Given passage »
A man reads Closer's story on President Francois Hollande and actress Julie Gayet. Picture: Getty

A man reads Closer's story on President Francois Hollande and actress Julie Gayet. Picture: Getty

  • by NICHOLAS CHRISTIAN
 

IN THE smart bistros and chic restaurants of upmarket Paris, it is the only topic of conversation.

French president François Hollande is coming under increasing pressure to clarify his personal relationships after Closer magazine last week reported on his ­alleged secret affair with the actress Julie Gayet.

One French paper said yesterday that the report was “catastrophic” in every way for Hollande. The situation is not helped by the fact the president, who lives with his partner, journalist Valerie Trierweiler, at the Élysée ­Palace, is making a key policy announcement on Tuesday.

Indeed, some fear it may be overshadowed by the allegations. “Having to explain, a few minutes before sketching out his vision for France, instead, what he has in mind for his relationship [with Trierweiler] promises to be a highly interesting performance,” the Sud-Ouest newspaper wrote.

The French newspapers have had a field day with the revelations yesterday. L’Alsace newspaper described the allegations as “catastrophic in ­every possible way for François Hollande”.

The L’Est Republicain said in an editorial that Tuesday’s announcement was “expected to mark a political resurgence by confirming the social-democratic shift” the president hinted at in a New Year address, but that “all eyes will now be on the president’s reaction”.

Excerpted records »
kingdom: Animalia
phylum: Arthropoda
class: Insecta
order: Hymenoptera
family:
==
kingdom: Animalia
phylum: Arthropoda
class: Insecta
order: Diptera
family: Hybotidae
==
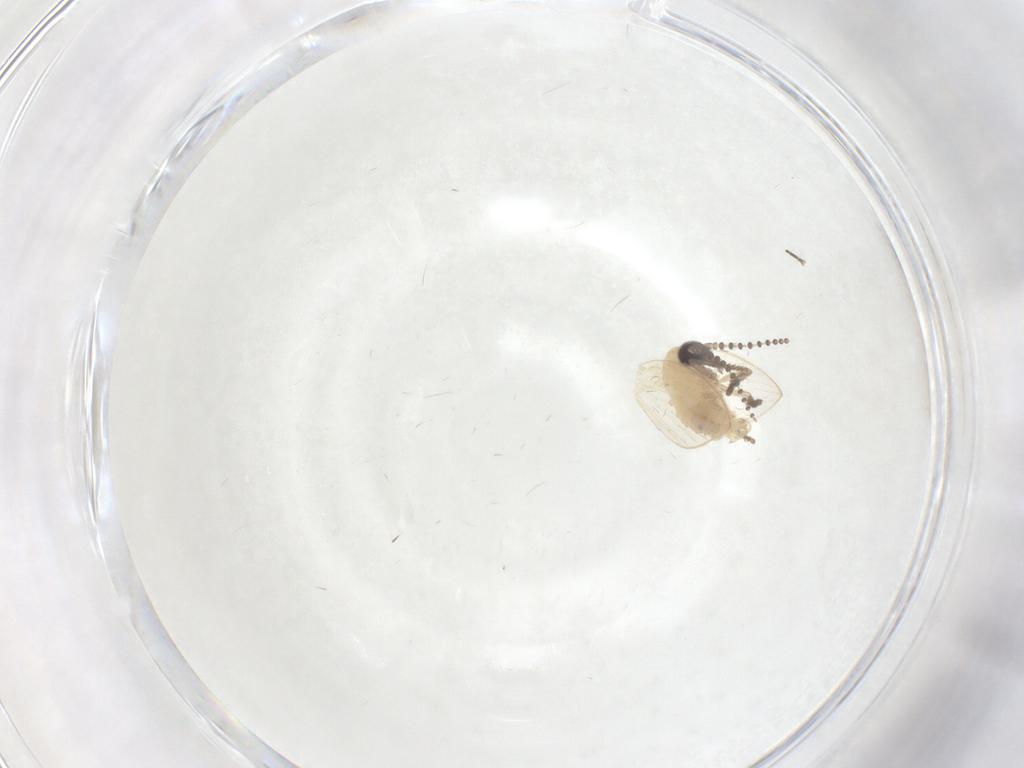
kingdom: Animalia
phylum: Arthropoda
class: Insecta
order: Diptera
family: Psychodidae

Exercises »
- a) Translate this sentence from the Hollande article into Spanish: "IN THE smart bistros and chic restaurants of upmarket Paris, it is the only topic of conversation."
- b) Please write the next part of the Hollande article, starting after its final sentence.
The rows are separate material with no connection to the text.

Results of the tasks »
- a) En los elegantes bistrós y los restaurantes chic del París acomodado, es el único tema de conversación.

- b)
Hollande, who took office in May 2012, has seen public support slipping recently. One poll in November gave him just 15 per cent support, the lowest for any president in the past 50 years.

Hollande said the publication was an “attack on the right to privacy”. He said he might sue, but did not deny it.

Tuesday’s press conference was intended to be a platform for the president to launch his economic programme for the year ahead – detailing a much-anticipated new tack in efforts to spur growth and create jobs.

However, the president may now be forced into making some kind of official statement on his personal position in order to clear the ground. Questions being asked among the Parisian chattering classes include whether Hollande is now in a relationship with the actress Julie Gayet, and if so whether Trierweiler will continue to reside at the Élysée Palace.

She is currently scheduled to accompany him on an official visit to the United States next month.

Closer’s article describes Hollande riding across Paris on the back of a scooter to see his alleged lover. The weekly French tabloid, criticised in 2012 for publishing topless pictures of the Duchess of Cambridge, printed seven pages of photos of comings and goings outside a Paris apartment block to support its allegation.

“François Hollande greatly deplores the invasion of his privacy, to which he has a right as any other citizen does. He is studying what action, including legal action, to take following this publication,” a source in the president’s office said.

Closer has now removed all reference to the alleged relationship from its website, but has no intention of pulling the publication from news-stands.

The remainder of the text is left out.